All living things create waste, humans included, and a septic system is the way we dispose of the waste that we create in our homes. There are many residential homes that don’t have access to a public sewer system. These residences must have a septic system installed. In these types of homes, the septic system is the backbone of the house. Without a healthy septic system, a residence is subject to the bad odors, germs, and diseases of waste that isn’t properly removed from the house.
A septic system is a complex system of drains, pipes, sinks, toilets, disposals, and other things that are connected to a running water supply. If something goes wrong, it can sometimes be difficult to pinpoint the exact location of the problem, so it is important to take steps to keep a healthy septic system so save yourself money and frustration. To keep your septic system happy and healthy, avoid actions that will harm your septic system such as:
Putting non-compostable items into your garbage disposal.
Non-compostable items can damage your garbage disposal as well as harm your septic system. These items won’t break down in your septic tank, so they will simply settle to the bottom and raise the sludge layer level in your tank. Be cautious of products that are labelled “biodegradable”. This doesn’t necessarily mean that they are compostable. If the product is labelled as “compostable”, “meets ASTM-D6400 standard”, or “BPI-certified” then it is safe for your septic system.

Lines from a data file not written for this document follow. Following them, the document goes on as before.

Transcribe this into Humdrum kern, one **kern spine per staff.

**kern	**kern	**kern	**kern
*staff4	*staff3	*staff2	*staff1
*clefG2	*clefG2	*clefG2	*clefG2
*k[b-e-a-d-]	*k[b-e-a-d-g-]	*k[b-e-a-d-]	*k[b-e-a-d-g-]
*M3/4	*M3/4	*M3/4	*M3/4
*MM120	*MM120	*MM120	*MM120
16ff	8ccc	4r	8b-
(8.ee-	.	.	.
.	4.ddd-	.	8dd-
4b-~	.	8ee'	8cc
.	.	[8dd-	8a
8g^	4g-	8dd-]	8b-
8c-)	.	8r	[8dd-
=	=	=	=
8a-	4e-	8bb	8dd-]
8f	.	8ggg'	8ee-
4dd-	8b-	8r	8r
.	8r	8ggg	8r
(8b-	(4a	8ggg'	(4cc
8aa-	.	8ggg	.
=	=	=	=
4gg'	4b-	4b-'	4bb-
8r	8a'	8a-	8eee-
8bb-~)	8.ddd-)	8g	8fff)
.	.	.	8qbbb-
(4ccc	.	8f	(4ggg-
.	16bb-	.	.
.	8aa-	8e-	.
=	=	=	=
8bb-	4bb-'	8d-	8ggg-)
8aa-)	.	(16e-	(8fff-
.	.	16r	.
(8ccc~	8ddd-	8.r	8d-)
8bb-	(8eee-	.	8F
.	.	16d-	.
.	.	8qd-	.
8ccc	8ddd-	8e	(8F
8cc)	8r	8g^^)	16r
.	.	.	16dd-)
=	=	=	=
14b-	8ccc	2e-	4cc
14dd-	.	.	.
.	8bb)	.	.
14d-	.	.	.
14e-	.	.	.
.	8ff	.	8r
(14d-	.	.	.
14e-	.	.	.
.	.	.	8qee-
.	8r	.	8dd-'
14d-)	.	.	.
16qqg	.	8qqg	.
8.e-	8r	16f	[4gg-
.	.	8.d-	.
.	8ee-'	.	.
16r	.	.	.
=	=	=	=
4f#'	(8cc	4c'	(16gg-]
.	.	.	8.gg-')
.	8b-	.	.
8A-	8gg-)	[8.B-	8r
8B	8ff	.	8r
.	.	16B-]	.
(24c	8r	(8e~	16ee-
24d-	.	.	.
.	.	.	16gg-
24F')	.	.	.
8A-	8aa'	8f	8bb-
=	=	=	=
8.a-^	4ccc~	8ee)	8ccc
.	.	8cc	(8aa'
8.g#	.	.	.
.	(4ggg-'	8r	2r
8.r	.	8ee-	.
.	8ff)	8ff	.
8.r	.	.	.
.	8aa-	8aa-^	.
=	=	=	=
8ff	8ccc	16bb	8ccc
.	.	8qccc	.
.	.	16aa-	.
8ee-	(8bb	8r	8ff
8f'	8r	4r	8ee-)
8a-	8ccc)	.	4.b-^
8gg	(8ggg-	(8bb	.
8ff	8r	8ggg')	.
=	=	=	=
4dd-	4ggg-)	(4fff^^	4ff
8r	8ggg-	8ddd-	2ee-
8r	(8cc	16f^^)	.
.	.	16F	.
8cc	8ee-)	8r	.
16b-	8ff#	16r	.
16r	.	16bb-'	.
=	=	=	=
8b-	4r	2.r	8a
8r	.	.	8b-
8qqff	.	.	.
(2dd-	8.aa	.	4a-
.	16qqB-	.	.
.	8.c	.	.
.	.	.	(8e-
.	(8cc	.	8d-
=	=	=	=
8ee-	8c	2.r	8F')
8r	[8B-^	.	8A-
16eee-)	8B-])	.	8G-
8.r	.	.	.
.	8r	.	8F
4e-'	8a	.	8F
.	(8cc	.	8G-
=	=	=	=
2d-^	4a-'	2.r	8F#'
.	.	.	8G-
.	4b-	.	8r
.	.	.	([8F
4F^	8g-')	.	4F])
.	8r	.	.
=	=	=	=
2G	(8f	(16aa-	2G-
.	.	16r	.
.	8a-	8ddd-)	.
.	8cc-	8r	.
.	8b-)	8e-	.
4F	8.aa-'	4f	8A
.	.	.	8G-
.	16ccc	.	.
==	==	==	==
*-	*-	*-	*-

Pouring harsh chemicals down your drains.
Septic tanks contain healthy bacteria that breaks down the waste. Large amounts of harsh chemicals can kill the bacteria and this will cause a backup of your septic system which can lead to a flooded drain field and contamination of ground water.
Not getting regular septic system inspections.
The septic system in your home should, on average, be inspected every three years. Having your septic system inspected regularly can aid in prevention of problems with the system or point out small problems before they become big, expensive problems. If your septic tank has a float switch, a pressure transducer, or other mechanical parts, it may need to be inspected more frequently than every three years.
Planting trees or shrubs on or near your drain field.
Some tree roots aggressively seek out water sources. Pipes and septic tanks are fair game to trees. Roots, especially tree roots, are very strong and can puncture or break pipes. This can lead to a number of problems including backups, clogs, flooding, dirty water flowing into your home, and more. Trees and shrubs should be planted a minimum of 10 feet away from sewer lines and large trees should be planted a minimum of 20 feet away. A good rule of thumb is however tall the tree is, that is how many feet you should plant it away from sewer lines.
It is sometimes easy to forget how important a septic system is until the septic system isn’t working properly. Don’t wait for a problem to arise before giving attention to your septic system. Taking steps to maintain a healthy septic system is a lot easier than fixing problems from a neglected septic system.